The euro tumbled in early Asian trade on Monday after Italian Prime Minister Matteo Renzi said he would resign after conceding defeat in a referendum over his plan to reform the constitution.
The euro dropped 1.3 percent to $1.0505, falling below its 1 1/2-year low of $1.0518 touched late last month, and testing its key support levels where the currency has managed to rebound in the past couple of years.
A break below its 2015 March low of $1.0457 would send the currency to its lowest level since early 2003, opening a way for a test of $1, or parity against the dollar, a scenario which many market players now see as a real possibility.
Renzi’s departure looks set to boost political uncertainty in the euro zone’s third largest economy, as his Democratic Party (PD) is running neck-and-neck with the anti-euro 5-star Movement in the opinion polls.
It also came at a bad time for Italy’s fragile banking system, as Monte dei Paschi di Siena, the country’s third biggest but ailing lender, needs to raise 5 billion euros by year end to avert the risk of being wound up.

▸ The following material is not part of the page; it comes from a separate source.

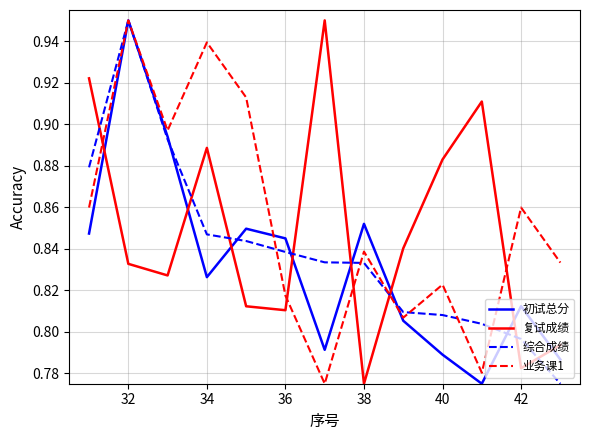

After their last crossing, which series has the higher values: 复试成绩 or 业务课1?

业务课1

“The “No” vote was priced in to a certain extent in advance. So I do not expect a freefall in the euro in the near term,” said Minori Uchida, chief currency analyst at the Bank of Tokyo-Mitsubishi .

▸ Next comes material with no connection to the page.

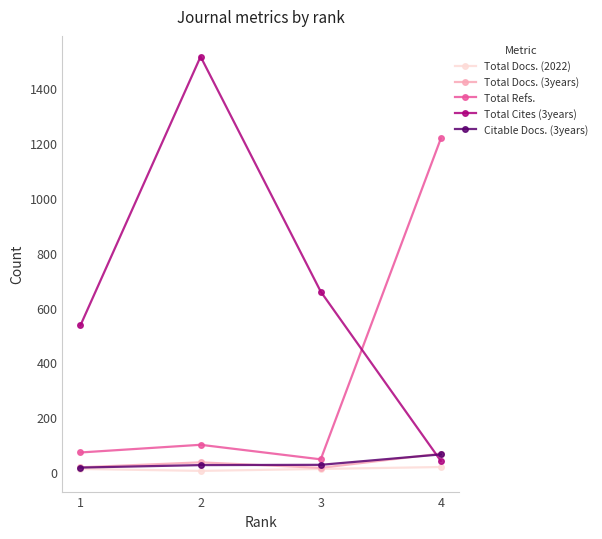

Which series has the largest total across all categories?

Total Cites (3years)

“But in the long run, this will delay progress in Italy’s efforts to get rid of banks’ bad debt and is likely to widen the yield spread of German Bunts and the Italian bonds,” he added.
The referendum outcome could be taken as another sign of rising anti-establishment sentiment in the core of Europe, potentially eroding investor confidence in the euro ahead of elections in France and Germany next year.

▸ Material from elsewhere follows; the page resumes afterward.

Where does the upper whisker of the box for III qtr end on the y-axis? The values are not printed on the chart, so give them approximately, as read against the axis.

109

One comfort for investors, however, was that Austrian voters roundly rejected on Sunday a candidate vying to become the first freely elected far-right head of state in Europe since World War Two, halting at least temporarily the wave of populism sweeping Western democracies.
Against the yen, the common currency fell more than 1.0 percent to 118.70 yen while it also shed more than 0.7 percent to 0.8315 British pound, its lowest level since late July.
The yen rose to 112.87 per dollar and last stood at 113.20 per dollar, up 0.3 percent from late U.S. levels and bouncing back further from its 9-1/2-month low of 114.83 touched last week.
The dollar softened on Friday as investors took profits from its recent gains following solid, but not spectacular, U.S. non-farm payrolls data.
Some investors are also starting to see that market realignments after the U.S. elections – including a rally in U.S. stocks and the dollar and sell-off in U.S. bonds and emerging market currencies — may have run their course at least for now.
DoubleLine Capital Chief Executive Jeffrey Gundlach, known as the “Bond King” on Wall Street, said financial markets could reverse their solid momentum at the latest by U.S. President-elect Donald Trump’s Jan. 20 inauguration.
Data from U.S. financial watchdog also showed on Friday that speculators’ net long position on the dollar rose to their highest since mid-January. They also turned net short on the Japanese yen for the first time since last December.